Places of transit and sustainable mobility
We had not forgotten, however, that a Station is an architectural typology, and it is, regardless of its cultural values, above all the theater animated by the motivations and emotions of traveling in a society destined to perennial mutation: once the point of arrival and departure of migrations of entire generations and today a hub of sustainable mobility, a mission led by Grandi Stazioni Retail, made even more relevant by the recent pandemic events.

Flows and customer journeys
It is something that concerns the quality of urban relations, the element that constituted a second further investigation phase that is very important for the development of the project: a careful qualitative and quantitative study of the flows had, in fact, highlighted areas of the Station that were empty or underused which in the long run had generated its decline and a certain cultural and commercial trivialization.

This phase could therefore be summarized in an infinite series of schemes, diagrams, sketches aimed at identifying the true goal of the project: the improvement of the so-called Customer Journeys of the various types of users, whether they were Tourists, Business travelers, Commuters, Occasional travelers or simple Citizens: a great deal of attention paid to the flow of ordinary customers and how they organize their journey as passengers.

Hospitality-infused retail
The Terrazzo Food Lounge is dedicated to these people with the sincere desire to instill concepts of hospitality and experience in a comfortable and pleasant way, in a historic and contemporary architecture at the same time.

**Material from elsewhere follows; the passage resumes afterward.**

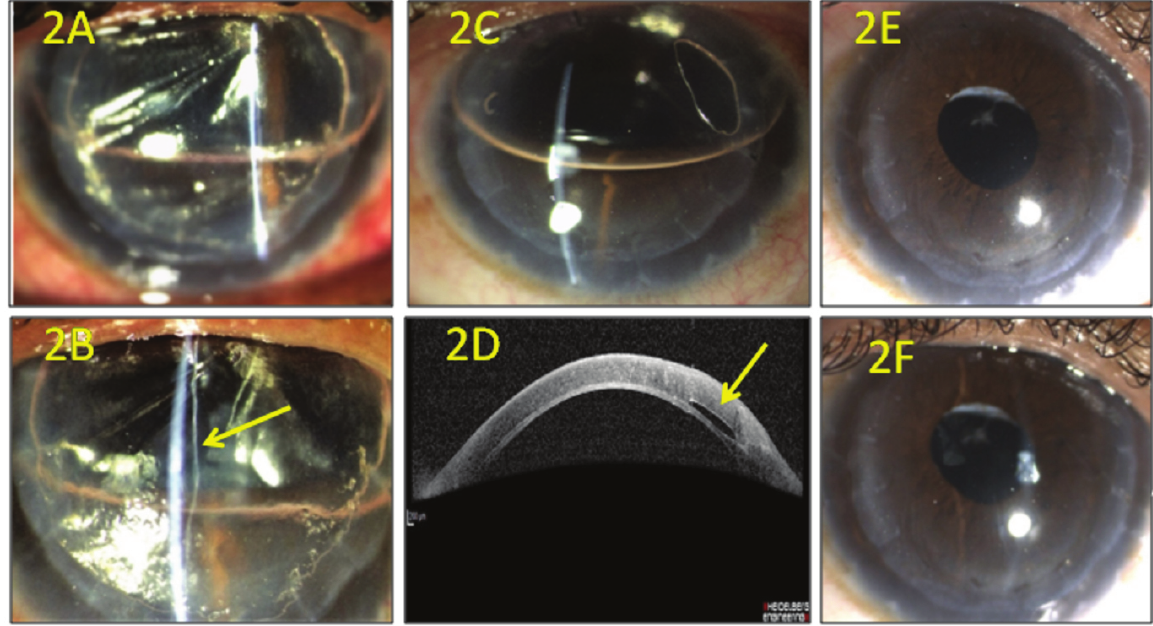
Figure 2. (a) Day 1 after C3F8 gas tamponade, with gas bubble in anterior chamber (AC) and gas bubble entrapment between the lamellae. (b) Magnified slit view shows entrapped gas bubble in the potential space between anterior and posterior lamellae. (c) Immediate reattachment of anterior and posterior lamellae after slit-lamp drainage of entrapped gas bubble with only a small residual gas bubble. (d) Anterior segment optical coherence tomography after gas bubble drainage shows reattachment of lamellae and a small residual gas bubble in the interface. (e and f) Clear graft with well-placed intraocular lens at the 18-month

Lights, materials, shapes, spaces: lighting and wayfinding
The choices of a very accurate and sophisticated lighting design project and Wayfinding strategies aimed not so much at having the signals, but at offering the right orientation, between information and navigation, to allow users to select their route mode.
Over the years we have learned that the key to good Wayfinding lies in a clear infrastructure. Easy routes, recognizable entrances and an understandable organization of spaces can provide a “natural” Wayfinding, more important than any signage, however beautiful it may be.
Basically a project based on the commitment to work hard to ensure that lights, materials, shapes, spaces speak for themselves in architecture.
A project that pursues, even in the choices of accessibility and vertical communication between spaces, standards aimed at the best possible quality of clarity and coherence in making the contents of a space evident and attractive despite the complexity of its transit and commercial routes.

The commercial scene in harmony with the space
A further note concerns the choices of the windows and signs of the Tenants in the commercial spaces: a long work of harmonious integration with the architectural elements of the monumental space, drawing on and reinterpreting decorative elements of Turin’s urban landscapes and its arcades.
The numerous so-called “flag signs” refer to these, for an immediate reading of the spaces by travelers in transit, and the reduction of the profiles of the window frames for an enhancement of commercial proposals.
Even the internal and external common spaces are influenced by the quality of the architecture and the selection of the seating and furniture elements pursue the intention of creating a stylistic harmony capable of enhancing the entire context and making transit and stay comfortable for the traveler.

An urban fact
The enhancement project is only in its first, albeit main, significant phase, but like any urban event, the Station claims the need for continuous sustainable adaptation actions to suit the needs of an evolving society.
The wonderful teamwork that Grandi Stazioni Retail has inspired and led up to here was an opportunity to reconfirm that perhaps yes, Giuseppe Culicchia was right: the city in its best expressions is a home, we have the task of recognizing it and making it a project accessible to all.